Yapılacak iş
Aşağıdaki kayıtlarda "Can you tell" ifadesinin geçtiği satırdan "0.001545, 0.706030, 0.268009]]" ifadesinin geçtiği satıra kadar uzanan bölümü, iki uç satır da dahil olmak üzere hiçbir değişiklik yapmadan yeniden yazın.

Veri kayıtları
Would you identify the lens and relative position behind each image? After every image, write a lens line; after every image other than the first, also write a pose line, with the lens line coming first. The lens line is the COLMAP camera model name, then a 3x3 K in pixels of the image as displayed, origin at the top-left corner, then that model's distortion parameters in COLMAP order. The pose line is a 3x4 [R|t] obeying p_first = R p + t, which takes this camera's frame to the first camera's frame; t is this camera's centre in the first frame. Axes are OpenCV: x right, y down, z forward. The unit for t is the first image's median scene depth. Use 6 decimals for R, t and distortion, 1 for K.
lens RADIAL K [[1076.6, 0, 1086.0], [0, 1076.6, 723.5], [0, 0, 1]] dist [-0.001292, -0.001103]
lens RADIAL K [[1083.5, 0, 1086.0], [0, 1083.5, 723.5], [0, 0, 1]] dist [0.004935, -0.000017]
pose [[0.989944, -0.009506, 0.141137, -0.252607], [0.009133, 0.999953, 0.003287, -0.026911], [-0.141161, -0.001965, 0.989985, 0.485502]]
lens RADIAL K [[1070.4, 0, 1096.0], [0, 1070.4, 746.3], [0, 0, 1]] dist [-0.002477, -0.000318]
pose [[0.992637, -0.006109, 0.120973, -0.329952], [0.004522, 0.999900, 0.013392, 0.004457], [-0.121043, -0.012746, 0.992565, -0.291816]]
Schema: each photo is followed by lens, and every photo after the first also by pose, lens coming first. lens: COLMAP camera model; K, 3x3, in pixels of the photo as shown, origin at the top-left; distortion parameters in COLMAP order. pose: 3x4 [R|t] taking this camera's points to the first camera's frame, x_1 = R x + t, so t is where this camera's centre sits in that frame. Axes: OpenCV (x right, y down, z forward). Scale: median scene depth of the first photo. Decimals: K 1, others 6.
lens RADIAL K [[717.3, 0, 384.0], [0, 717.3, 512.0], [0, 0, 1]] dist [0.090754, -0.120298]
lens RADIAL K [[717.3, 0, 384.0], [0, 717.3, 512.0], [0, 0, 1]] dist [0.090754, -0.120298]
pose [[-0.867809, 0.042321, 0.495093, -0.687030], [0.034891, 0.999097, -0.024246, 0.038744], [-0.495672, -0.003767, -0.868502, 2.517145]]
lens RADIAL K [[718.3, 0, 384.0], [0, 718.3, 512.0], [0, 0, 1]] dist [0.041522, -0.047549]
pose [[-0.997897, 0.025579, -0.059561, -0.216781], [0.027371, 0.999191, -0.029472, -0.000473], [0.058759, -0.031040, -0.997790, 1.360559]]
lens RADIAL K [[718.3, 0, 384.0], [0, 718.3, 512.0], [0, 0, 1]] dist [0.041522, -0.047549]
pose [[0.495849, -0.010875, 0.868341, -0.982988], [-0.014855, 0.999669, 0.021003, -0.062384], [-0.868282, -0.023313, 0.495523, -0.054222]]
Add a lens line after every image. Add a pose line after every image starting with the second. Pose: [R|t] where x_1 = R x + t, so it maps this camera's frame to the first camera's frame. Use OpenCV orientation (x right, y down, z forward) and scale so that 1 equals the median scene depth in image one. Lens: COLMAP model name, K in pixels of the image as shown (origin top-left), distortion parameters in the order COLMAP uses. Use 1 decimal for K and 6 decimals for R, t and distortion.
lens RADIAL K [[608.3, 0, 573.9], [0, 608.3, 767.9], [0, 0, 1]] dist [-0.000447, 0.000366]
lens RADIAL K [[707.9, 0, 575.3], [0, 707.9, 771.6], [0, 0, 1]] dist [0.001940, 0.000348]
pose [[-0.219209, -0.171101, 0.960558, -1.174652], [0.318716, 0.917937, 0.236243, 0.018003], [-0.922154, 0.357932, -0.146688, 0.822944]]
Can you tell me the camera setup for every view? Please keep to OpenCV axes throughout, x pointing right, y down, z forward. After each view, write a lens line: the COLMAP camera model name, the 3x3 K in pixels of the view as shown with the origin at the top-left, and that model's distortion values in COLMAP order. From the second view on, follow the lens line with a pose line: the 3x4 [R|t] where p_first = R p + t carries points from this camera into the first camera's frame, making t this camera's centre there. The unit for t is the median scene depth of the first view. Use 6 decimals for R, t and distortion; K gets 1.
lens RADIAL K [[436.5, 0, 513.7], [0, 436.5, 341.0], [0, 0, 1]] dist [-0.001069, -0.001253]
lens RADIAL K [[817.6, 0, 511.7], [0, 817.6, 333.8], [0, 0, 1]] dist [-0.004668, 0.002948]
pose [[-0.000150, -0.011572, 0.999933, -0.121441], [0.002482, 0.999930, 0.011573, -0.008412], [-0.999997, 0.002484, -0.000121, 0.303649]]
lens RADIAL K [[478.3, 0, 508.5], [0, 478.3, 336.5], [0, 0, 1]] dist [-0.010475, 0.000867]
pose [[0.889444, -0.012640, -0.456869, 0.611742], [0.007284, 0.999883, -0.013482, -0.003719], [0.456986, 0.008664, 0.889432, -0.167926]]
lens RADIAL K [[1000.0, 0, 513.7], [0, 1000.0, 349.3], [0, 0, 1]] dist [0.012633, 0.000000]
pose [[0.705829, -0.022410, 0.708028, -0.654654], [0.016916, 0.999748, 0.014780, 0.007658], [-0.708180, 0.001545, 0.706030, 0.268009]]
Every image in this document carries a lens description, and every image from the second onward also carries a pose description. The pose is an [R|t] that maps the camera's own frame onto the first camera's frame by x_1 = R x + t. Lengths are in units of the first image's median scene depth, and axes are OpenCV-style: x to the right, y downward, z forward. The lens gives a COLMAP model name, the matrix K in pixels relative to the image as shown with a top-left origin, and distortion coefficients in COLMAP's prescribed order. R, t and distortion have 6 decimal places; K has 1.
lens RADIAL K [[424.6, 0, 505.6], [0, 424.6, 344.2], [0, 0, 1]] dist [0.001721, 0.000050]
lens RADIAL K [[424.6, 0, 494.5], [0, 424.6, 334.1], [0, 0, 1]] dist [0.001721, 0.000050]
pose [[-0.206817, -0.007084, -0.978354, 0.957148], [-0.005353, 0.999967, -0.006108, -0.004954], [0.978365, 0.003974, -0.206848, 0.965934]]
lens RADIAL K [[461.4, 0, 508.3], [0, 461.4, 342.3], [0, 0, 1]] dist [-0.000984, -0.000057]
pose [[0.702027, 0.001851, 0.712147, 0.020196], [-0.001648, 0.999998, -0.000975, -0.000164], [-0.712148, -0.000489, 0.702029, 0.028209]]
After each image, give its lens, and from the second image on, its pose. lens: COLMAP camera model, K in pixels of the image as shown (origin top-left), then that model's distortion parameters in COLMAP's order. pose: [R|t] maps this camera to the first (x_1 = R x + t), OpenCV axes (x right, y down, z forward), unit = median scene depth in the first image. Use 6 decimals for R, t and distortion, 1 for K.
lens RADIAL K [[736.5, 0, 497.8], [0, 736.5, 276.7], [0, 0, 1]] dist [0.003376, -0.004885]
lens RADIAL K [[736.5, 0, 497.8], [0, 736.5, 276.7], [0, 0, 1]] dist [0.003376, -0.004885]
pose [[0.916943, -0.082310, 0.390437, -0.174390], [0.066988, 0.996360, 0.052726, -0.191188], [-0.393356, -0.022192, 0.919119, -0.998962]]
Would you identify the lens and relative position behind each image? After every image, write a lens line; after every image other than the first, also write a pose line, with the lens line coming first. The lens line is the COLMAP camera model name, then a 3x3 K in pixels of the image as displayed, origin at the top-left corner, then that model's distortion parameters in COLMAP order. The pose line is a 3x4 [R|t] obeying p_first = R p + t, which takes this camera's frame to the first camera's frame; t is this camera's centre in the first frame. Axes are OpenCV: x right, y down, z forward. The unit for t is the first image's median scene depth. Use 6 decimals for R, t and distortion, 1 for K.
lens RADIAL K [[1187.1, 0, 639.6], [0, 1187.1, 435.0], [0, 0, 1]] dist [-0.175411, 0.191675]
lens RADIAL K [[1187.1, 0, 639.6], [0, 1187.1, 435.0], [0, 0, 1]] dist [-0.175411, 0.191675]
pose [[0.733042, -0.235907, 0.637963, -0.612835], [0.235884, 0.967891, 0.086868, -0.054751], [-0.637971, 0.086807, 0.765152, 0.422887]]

Yanıt
Can you tell me the camera setup for every view? Please keep to OpenCV axes throughout, x pointing right, y down, z forward. After each view, write a lens line: the COLMAP camera model name, the 3x3 K in pixels of the view as shown with the origin at the top-left, and that model's distortion values in COLMAP order. From the second view on, follow the lens line with a pose line: the 3x4 [R|t] where p_first = R p + t carries points from this camera into the first camera's frame, making t this camera's centre there. The unit for t is the median scene depth of the first view. Use 6 decimals for R, t and distortion; K gets 1.
lens RADIAL K [[436.5, 0, 513.7], [0, 436.5, 341.0], [0, 0, 1]] dist [-0.001069, -0.001253]
lens RADIAL K [[817.6, 0, 511.7], [0, 817.6, 333.8], [0, 0, 1]] dist [-0.004668, 0.002948]
pose [[-0.000150, -0.011572, 0.999933, -0.121441], [0.002482, 0.999930, 0.011573, -0.008412], [-0.999997, 0.002484, -0.000121, 0.303649]]
lens RADIAL K [[478.3, 0, 508.5], [0, 478.3, 336.5], [0, 0, 1]] dist [-0.010475, 0.000867]
pose [[0.889444, -0.012640, -0.456869, 0.611742], [0.007284, 0.999883, -0.013482, -0.003719], [0.456986, 0.008664, 0.889432, -0.167926]]
lens RADIAL K [[1000.0, 0, 513.7], [0, 1000.0, 349.3], [0, 0, 1]] dist [0.012633, 0.000000]
pose [[0.705829, -0.022410, 0.708028, -0.654654], [0.016916, 0.999748, 0.014780, 0.007658], [-0.708180, 0.001545, 0.706030, 0.268009]]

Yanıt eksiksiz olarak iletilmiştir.